兩人再相逢,大家卻都開始指指點點,很快聶凝溫便知道了這事,令很多人意外的是,他不但沒有嫌棄殷素,反而要替她找到那些人,替她查明真相。
殷老爺算是替她欣慰了。
喜事已至,洞房花燭夜,殷素卻死在了家中。
上吊,自縊。
天落大雪,寒流透骨。
所有人都在傳殷家長女丟不起這個臉,自行了斷了
喪事辦的極不動聲色,失貞操、尋短見,雪上加霜。
來來去去,葉凌江看得心情異常沉重,自己的情緒被帶動著,同感同悲。
局外人,亦是局中人。
真實與虛幻,只是一念之間。
這之后卻沒了后續。
怎么又變回原貌了
四下變回石室,洞房昏暗無比,白花變成了血色,好似蘭花染成了罌粟。

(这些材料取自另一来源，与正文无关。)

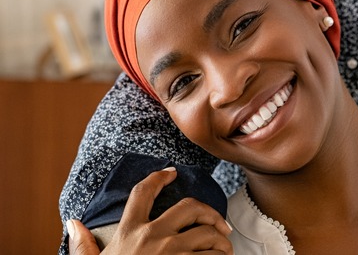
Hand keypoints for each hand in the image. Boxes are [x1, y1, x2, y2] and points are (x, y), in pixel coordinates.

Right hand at [68, 168, 232, 254]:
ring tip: (223, 248)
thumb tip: (73, 223)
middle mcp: (152, 238)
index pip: (142, 194)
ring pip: (209, 233)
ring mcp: (172, 253)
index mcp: (128, 233)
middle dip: (209, 211)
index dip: (158, 178)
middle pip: (191, 207)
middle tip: (218, 223)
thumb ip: (83, 247)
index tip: (172, 172)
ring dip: (221, 240)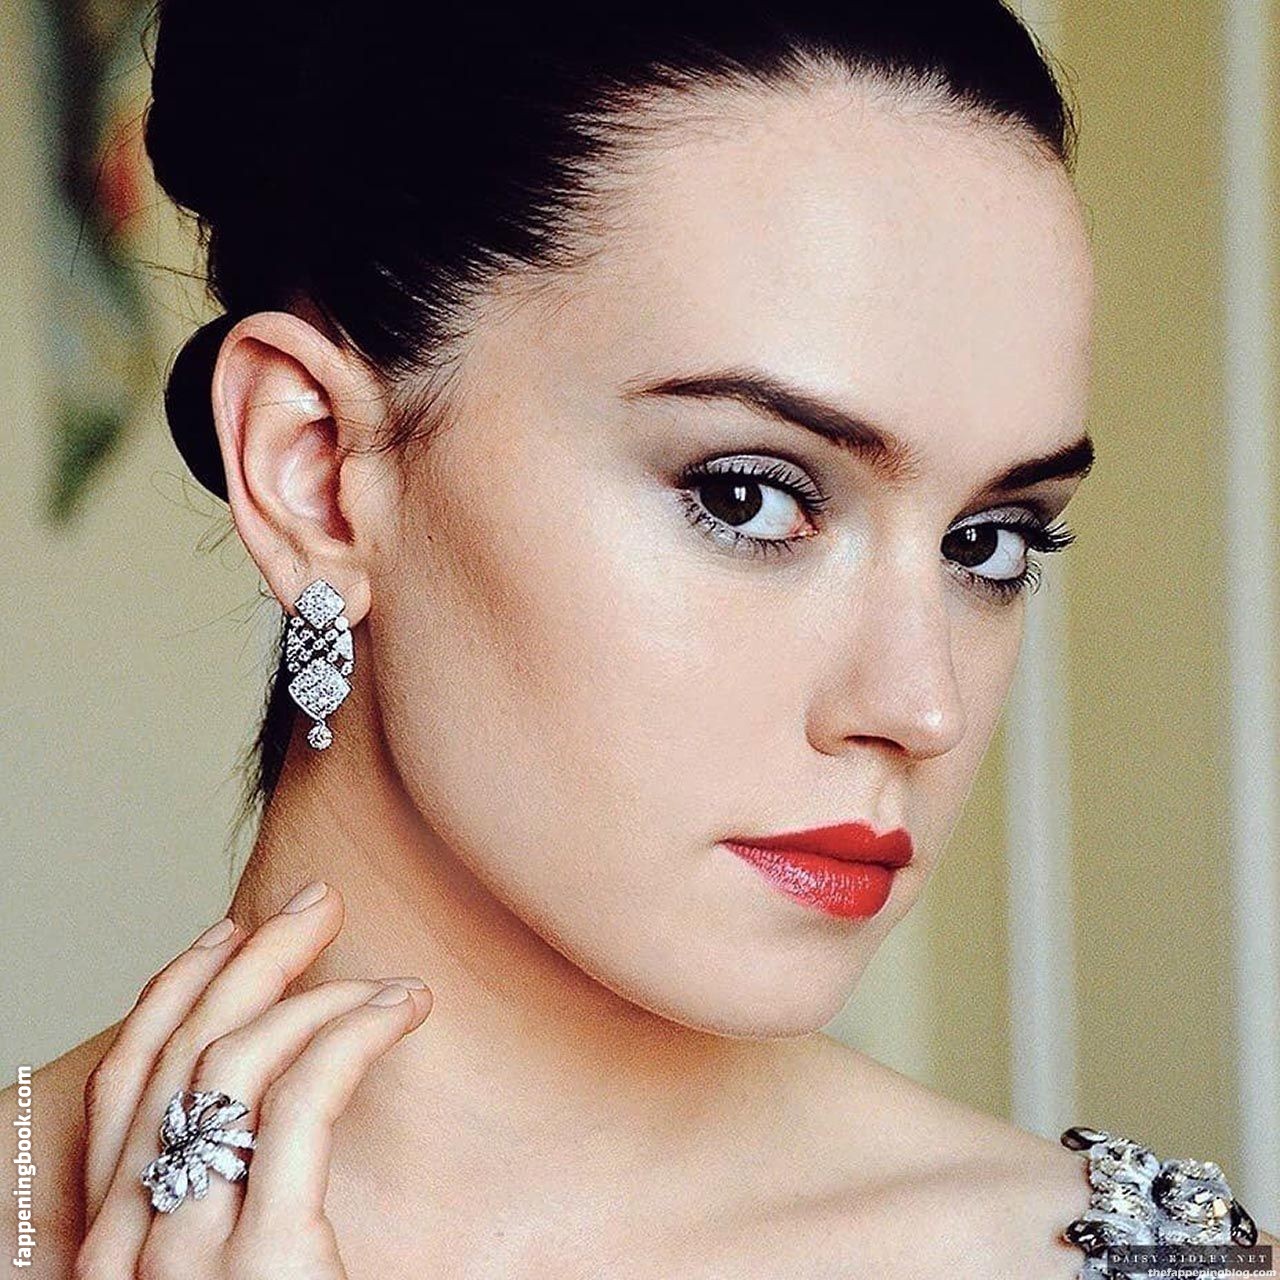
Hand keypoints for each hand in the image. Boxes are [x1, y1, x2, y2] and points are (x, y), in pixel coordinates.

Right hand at [73, 880, 431, 1278]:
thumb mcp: (225, 1270)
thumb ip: (221, 1203)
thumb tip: (263, 1116)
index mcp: (112, 1247)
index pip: (124, 1088)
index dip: (175, 993)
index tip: (228, 934)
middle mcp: (123, 1249)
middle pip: (180, 1057)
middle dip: (252, 960)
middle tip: (317, 904)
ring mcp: (184, 1257)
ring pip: (235, 1064)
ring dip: (316, 993)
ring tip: (391, 977)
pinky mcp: (266, 1261)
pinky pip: (305, 1099)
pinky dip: (357, 1033)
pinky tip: (403, 1010)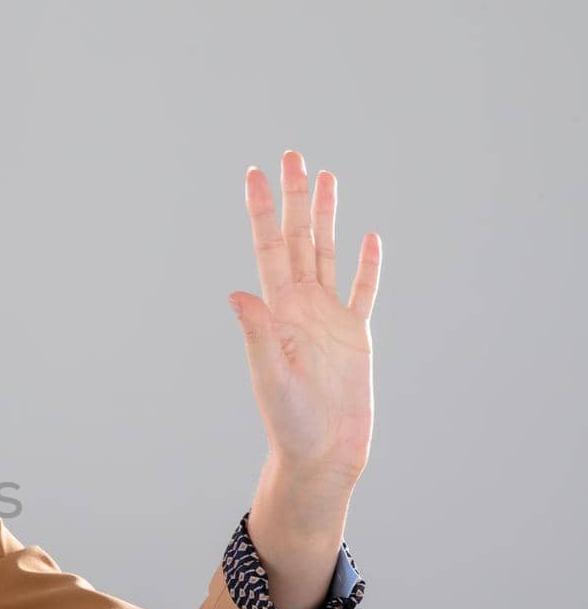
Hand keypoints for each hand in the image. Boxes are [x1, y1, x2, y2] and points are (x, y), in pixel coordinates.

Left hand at [229, 150, 379, 486]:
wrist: (322, 454)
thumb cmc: (290, 423)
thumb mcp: (271, 376)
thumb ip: (257, 334)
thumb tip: (238, 293)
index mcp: (277, 312)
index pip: (268, 248)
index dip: (262, 210)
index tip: (255, 173)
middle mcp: (300, 307)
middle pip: (297, 239)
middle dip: (295, 197)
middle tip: (293, 154)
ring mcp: (329, 318)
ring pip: (327, 253)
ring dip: (326, 216)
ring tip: (326, 177)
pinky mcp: (356, 336)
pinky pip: (363, 291)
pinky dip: (367, 264)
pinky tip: (369, 237)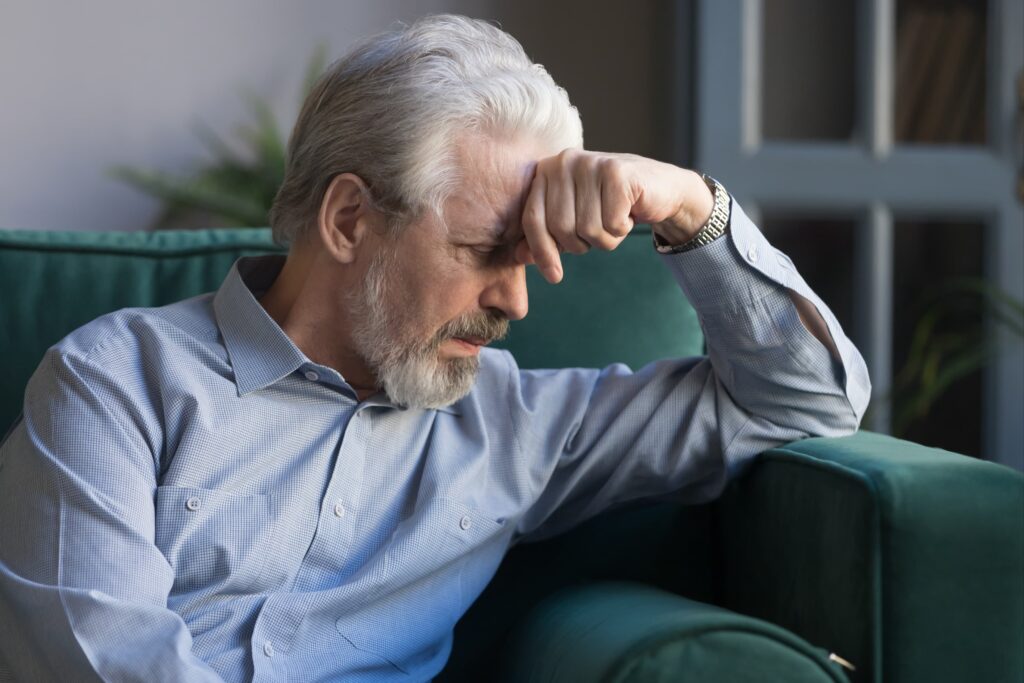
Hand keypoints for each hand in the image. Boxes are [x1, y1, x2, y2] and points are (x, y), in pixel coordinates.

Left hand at [516, 149, 714, 282]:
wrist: (659, 189)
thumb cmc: (609, 206)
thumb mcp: (573, 221)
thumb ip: (544, 236)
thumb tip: (519, 256)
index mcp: (547, 170)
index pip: (532, 219)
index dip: (542, 251)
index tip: (554, 277)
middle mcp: (565, 161)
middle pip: (561, 228)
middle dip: (582, 243)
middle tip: (600, 231)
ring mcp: (591, 163)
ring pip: (588, 229)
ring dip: (606, 238)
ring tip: (615, 220)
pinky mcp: (618, 172)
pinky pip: (612, 224)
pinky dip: (622, 229)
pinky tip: (629, 213)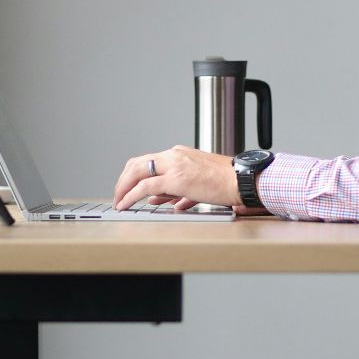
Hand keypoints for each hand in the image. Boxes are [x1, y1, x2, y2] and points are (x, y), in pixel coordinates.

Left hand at [113, 146, 239, 211]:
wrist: (241, 180)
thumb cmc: (226, 182)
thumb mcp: (196, 183)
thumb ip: (176, 191)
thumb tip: (159, 199)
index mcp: (179, 154)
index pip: (147, 160)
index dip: (132, 174)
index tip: (126, 186)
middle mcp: (174, 155)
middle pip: (136, 164)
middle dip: (122, 181)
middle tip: (117, 195)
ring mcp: (174, 166)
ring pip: (136, 173)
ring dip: (123, 188)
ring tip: (118, 202)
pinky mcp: (175, 179)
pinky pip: (145, 187)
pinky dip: (131, 196)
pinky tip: (126, 204)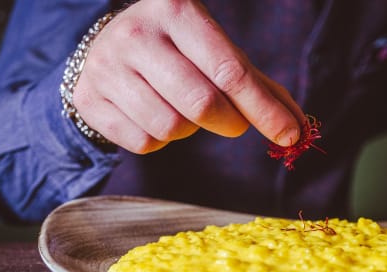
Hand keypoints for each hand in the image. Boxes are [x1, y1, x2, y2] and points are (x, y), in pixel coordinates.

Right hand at [73, 0, 302, 153]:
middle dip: (228, 122)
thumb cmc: (178, 52)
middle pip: (201, 104)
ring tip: (180, 106)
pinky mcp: (89, 99)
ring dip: (188, 129)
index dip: (264, 109)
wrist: (106, 49)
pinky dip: (160, 140)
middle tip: (232, 120)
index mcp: (176, 10)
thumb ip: (256, 85)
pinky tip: (152, 113)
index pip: (229, 70)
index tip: (289, 135)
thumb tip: (298, 127)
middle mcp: (137, 34)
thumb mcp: (214, 51)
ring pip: (170, 128)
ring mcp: (107, 66)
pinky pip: (145, 143)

那副尸骨再次笑得稀爛,這回卻似乎有什么變得不一樣了。
看來你挺想知道
空氣里驀地響起了他和楚云川之外第三人的聲音。
兩人緊繃起神經,尋找聲音來源。
在這墓室洞房的門前,一道殘弱的光芒勾勒出人形,在燈燭全滅的情況下,從暗處顯現出一個影子,他身著褐色的窄袖云袍,綁著同樣褐色繡白蘭的長靴,輕輕走向他們。
當看清他的臉時,他正露出一副微笑來。
作者有話要說葉凌江我很難過,需要抱抱才能好。
楚云川多喝熱水。
葉凌江
黑夜當然會臨來黎明,白晝也會再度迎接薄暮,可破曉有破曉的好,黃昏有黃昏的妙,缺一不可,才是人生。
第25章 【北境寂夜墟】煙消云散
陰影之中,幻光流動。
從那個人的身上隱隱傳來一股很濃重的死尸味,不同于妖魔的氣息,這種味道像是淤泥里腐爛的味道,并且不僅停留在表面,而是草長鶯飛般爛到了深處,扎根發芽,開出了絕望的冥界之花。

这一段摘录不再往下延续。